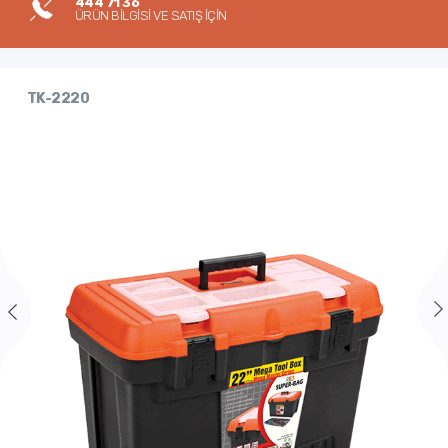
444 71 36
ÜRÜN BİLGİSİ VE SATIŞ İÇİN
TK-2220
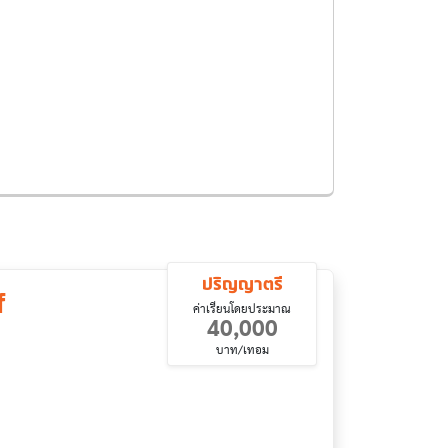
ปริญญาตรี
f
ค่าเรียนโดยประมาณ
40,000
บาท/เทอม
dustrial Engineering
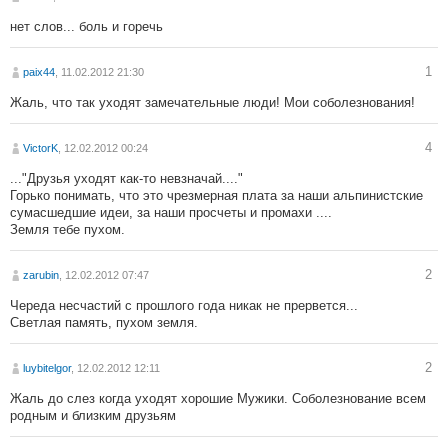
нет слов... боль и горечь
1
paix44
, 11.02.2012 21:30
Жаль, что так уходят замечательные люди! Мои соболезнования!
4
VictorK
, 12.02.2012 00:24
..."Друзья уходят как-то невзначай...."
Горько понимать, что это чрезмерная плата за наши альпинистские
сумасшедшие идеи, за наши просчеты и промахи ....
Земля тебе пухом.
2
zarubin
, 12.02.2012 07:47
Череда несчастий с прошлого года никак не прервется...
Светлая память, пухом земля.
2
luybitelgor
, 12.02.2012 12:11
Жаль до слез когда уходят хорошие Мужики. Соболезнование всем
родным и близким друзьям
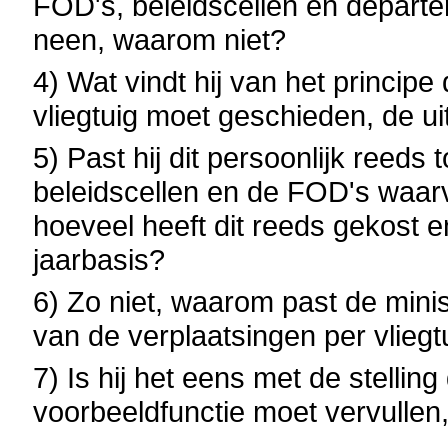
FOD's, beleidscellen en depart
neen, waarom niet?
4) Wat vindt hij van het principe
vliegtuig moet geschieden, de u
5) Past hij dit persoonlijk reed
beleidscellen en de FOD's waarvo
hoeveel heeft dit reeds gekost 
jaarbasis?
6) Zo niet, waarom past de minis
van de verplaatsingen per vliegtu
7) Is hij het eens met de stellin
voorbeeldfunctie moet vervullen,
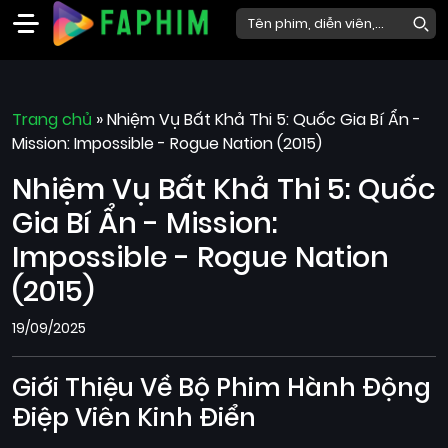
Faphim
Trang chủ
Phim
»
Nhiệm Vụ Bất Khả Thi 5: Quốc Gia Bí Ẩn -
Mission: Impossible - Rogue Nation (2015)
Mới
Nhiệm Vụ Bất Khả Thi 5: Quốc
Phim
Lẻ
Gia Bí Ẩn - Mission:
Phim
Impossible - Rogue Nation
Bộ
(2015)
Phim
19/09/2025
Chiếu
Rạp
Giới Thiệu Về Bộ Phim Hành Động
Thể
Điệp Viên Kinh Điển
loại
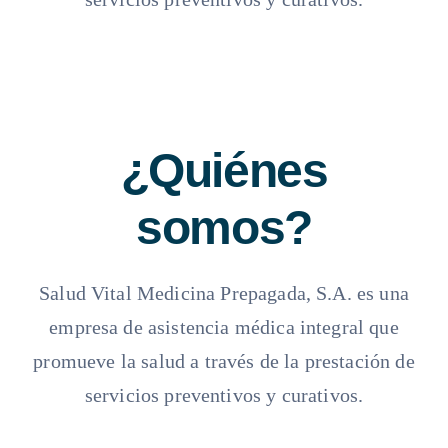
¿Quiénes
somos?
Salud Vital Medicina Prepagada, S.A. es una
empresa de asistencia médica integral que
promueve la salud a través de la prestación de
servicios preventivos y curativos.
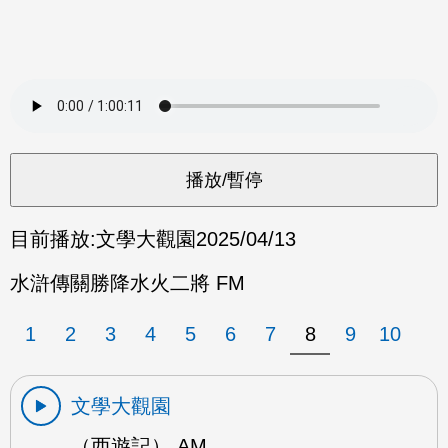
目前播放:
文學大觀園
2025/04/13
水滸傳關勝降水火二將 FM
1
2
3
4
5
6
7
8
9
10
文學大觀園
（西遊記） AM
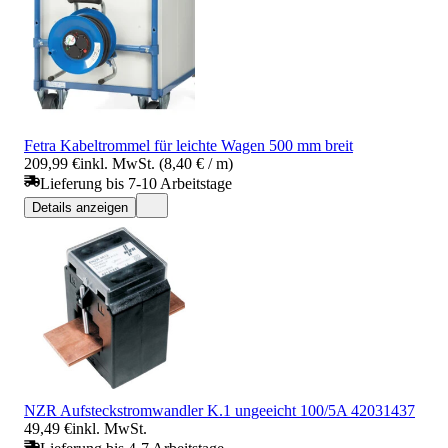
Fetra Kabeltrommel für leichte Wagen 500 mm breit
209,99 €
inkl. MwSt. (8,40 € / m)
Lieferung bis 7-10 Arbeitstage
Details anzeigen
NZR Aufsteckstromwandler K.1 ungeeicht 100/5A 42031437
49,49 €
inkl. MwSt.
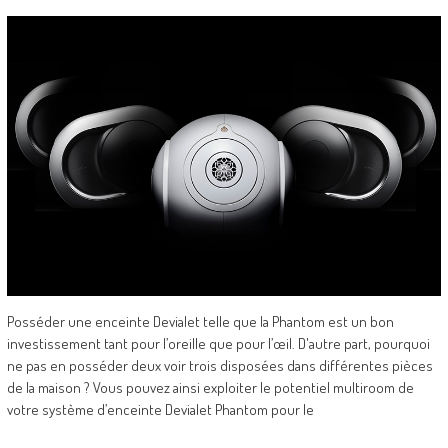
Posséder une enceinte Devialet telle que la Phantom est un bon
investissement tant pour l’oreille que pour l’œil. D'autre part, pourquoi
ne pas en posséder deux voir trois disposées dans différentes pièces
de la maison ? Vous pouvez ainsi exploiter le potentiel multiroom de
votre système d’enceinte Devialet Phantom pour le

************

Update the records by changing "Arbeitstage" to "Werktage" wherever it occurs, keeping everything else the same and leaving the pictures out.

444 71 36
ÜRÜN BİLGİSİ VE SATIŞ İÇİN
TK-2220
ปริญญาตรี
f
ค่าเรียนโดยประมาณ
40,000
บาท/เทอม
dustrial Engineering
нет слов... боль и горечь
1
paix44
, 11.02.2012 21:30
Жаль, что так уходят замечательные люди! Мои соболезнования!
4
VictorK
, 12.02.2012 00:24
..."Друзья уходят как-то невзначай...."
Горько понимать, что это чрезмерная плата за наши альпинистские
сумасшедшие идеи, за наши просчеты и промахи ....
Земля тебе пухом.
2
zarubin
, 12.02.2012 07:47
Череда несчастий с прошлого года никак не прервется...
Светлая память, пухом земля.
2
luybitelgor
, 12.02.2012 12:11
Жаль до слез когда уходят хорошие Мужики. Соболезнование всем
родным и близким друзьям
FOD's, beleidscellen en depart
neen, waarom niet?
4) Wat vindt hij van het principe
vliegtuig moet geschieden, de u
5) Past hij dit persoonlijk reed
beleidscellen en de FOD's waarvo
hoeveel heeft dit reeds gekost 
jaarbasis?
6) Zo niet, waarom past de minis
van de verplaatsingen per vliegtu
7) Is hij het eens met de stellin
voorbeeldfunctie moet vervullen,
Faphim
Trang chủ
Phim
»
Nhiệm Vụ Bất Khả Thi 5: Quốc Gia Bí Ẩn -
Mission: Impossible - Rogue Nation (2015)
Mới
Nhiệm Vụ Bất Khả Thi 5: Quốc
Phim
Lẻ
Gia Bí Ẩn - Mission:
Phim
Impossible - Rogue Nation
Bộ
(2015)
Phim
19/09/2025
Chiếu
Rạp
Giới Thiệu Về Bộ Phim Hành Động
Thể
Điệp Viên Kinh Điển
loại
¿Quiénes
somos?
Salud Vital Medicina Prepagada, S.A. es una
empresa de asistencia médica integral que
promueve la salud a través de la prestación de
servicios preventivos y curativos.
目前播放:
文學大觀園
2025/04/13
水滸傳關勝降水火二將 FM
1
2
3
4
5
6
7
8
9
10
文學大觀園
（西遊記） AM
Fetra Kabeltrommel für leichte Wagen 500 mm breit
209,99 €
inkl. MwSt. (8,40 € / m)
Lieferung bis 7-10 Werktage
Details anzeigen
NZR Aufsteckstromwandler K.1 ungeeicht 100/5A 42031437
49,49 €
inkl. MwSt.
Posséder une enceinte Devialet telle que la Phantom est un bon
investissement tant pour l’oreille que pour l’œil. D'autre part, pourquoi
ne pas en posséder deux voir trois disposées dans différentes pièces
de la maison ? Vous pouvez ainsi exploiter le potentiel multiroom de
votre système d’enceinte Devialet Phantom pour le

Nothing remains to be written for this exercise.